In this regard, the governments should play a role in establishing a framework for disclosure that will involve the community in the processes before any operations are performed. The key task of the public authorities is thus to offer reliable and scientific background information that pave way for an informative debate among stakeholders, according to the IEA’s report. The governments should demonstrate socially responsible regulations and strategies when drilling in unconventional fields take place. Operators should then strictly adhere to these policies to satisfy the population and obtain a social license for their business.

In fact, these requirements put substantial demands on policy-makers and regulators. It is, therefore, recommended that the governments should place regulatory arrangements to unconventional drilling through a trained staff. As existing regulatory bodies may require new resources and reformulated functions, the need for a completely new regulatory body needs to be considered and a suitable regulatory regime should be placed.

In addition, the regulatory body will need to be independent from the industry, yet, work closely with industry leaders. It should have the modern tools to address the social concerns and should secure funding from IOCs prior to development activities. This could happen through imposing a mandatory amount of payment on the operators at the time of awarding the exploration rights, in efforts to secure sufficient funds. In this sense, the challenge for policy-makers is beheld within finding the balance between the need to decrease negative environmental and social effects, while fostering responsibility from operators developing the fields. Not only will this mitigate social and environmental risks, it will further bolster the industry’s performance, which in turn, will lift the overall economy of any country.

Nevertheless, adopting certain environmental and social strategies and introducing new regulations are not easy jobs. Indeed, the situation is dynamic and the sector has the potential to expand at a rapid pace especially in resource-rich areas where the governments and IOCs need to act promptly to anticipate future demands and place necessary measures in their right places. Even if strict environmental standards are enforced, the risk of water contamination is always present especially when proper monitoring is not present. In order to contain this, the government has to take informed decisions by applying rigorous data collection, carrying out assessments and monitoring water requirements, and measuring the quality of water produced. This will help reassure existing water users, who are skeptical about the availability and quality of water.

These measures will further help the local communities to have a clear knowledge of the challenges ahead, receive appropriate response for their questions, and understand the benefits associated with the developments.

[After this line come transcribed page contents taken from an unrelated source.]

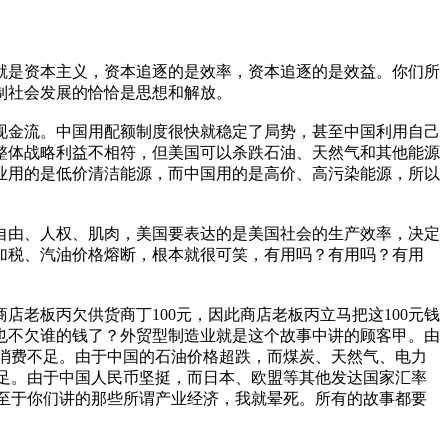
就是资本主义，资本追逐的是效率，资本追逐的是效益。你们所
制社会发展的恰恰是思想和解放。
现金流。中国用配额制度很快就稳定了局势，甚至中国利用自己
整体战略利益不相符，但美国可以杀跌石油、天然气和其他能源
业用的是低价清洁能源，而中国用的是高价、高污染能源，所以
、自由、人权、肌肉，美国要表达的是美国社会的生产效率，决定
加税、汽油价格熔断，根本就很可笑，有用吗？有用吗？有用
店老板丙欠供货商丁100元，因此商店老板丙立马把这100元钱
谁也不欠谁的钱了？外贸型制造业就是这个故事中讲的顾客甲。由
的消费不足。由于中国的石油价格超跌，而煤炭、天然气、电力
不足。由于中国人民币坚挺，而日本、欧盟等其他发达国家汇率
。至于你们讲的那些所谓产业经济，我就晕死。所有的故事都要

The prospects of obtaining a social license for unconventional drilling hinge to a large extent on whether the policy makers and the industry workers can manage the social risks that hold within environmental risks on a basis that would guarantee public consent. In addition, and in order to do that, judgment at highest political levels is required and detailed and prescriptive provisions may be necessary. If IOCs contained these challenges at the pre-development stage, a social license to operate during drilling operations can be guaranteed.